• Work item
Could every line below be transcribed exactly, with the pictures dropped?

:: Input

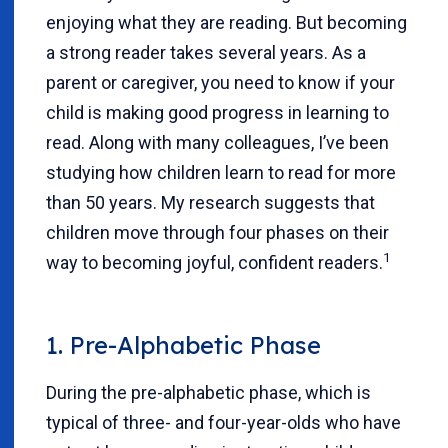
enjoying what they are reading. But becoming
a strong reader takes several years. As a
parent or caregiver, you need to know if your
child is making good progress in learning to
read. Along with many colleagues, I’ve been
studying how children learn to read for more
than 50 years. My research suggests that
children move through four phases on their
1
way to becoming joyful, confident readers.
1. Pre-Alphabetic Phase
During the pre-alphabetic phase, which is
typical of three- and four-year-olds who have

::::

• Output of the task
enjoying what they are reading. But becoming
a strong reader takes several years. As a
parent or caregiver, you need to know if your
child is making good progress in learning to
read. Along with many colleagues, I’ve been
studying how children learn to read for more
than 50 years. My research suggests that
children move through four phases on their
1
way to becoming joyful, confident readers.
1. Pre-Alphabetic Phase
During the pre-alphabetic phase, which is
typical of three- and four-year-olds who have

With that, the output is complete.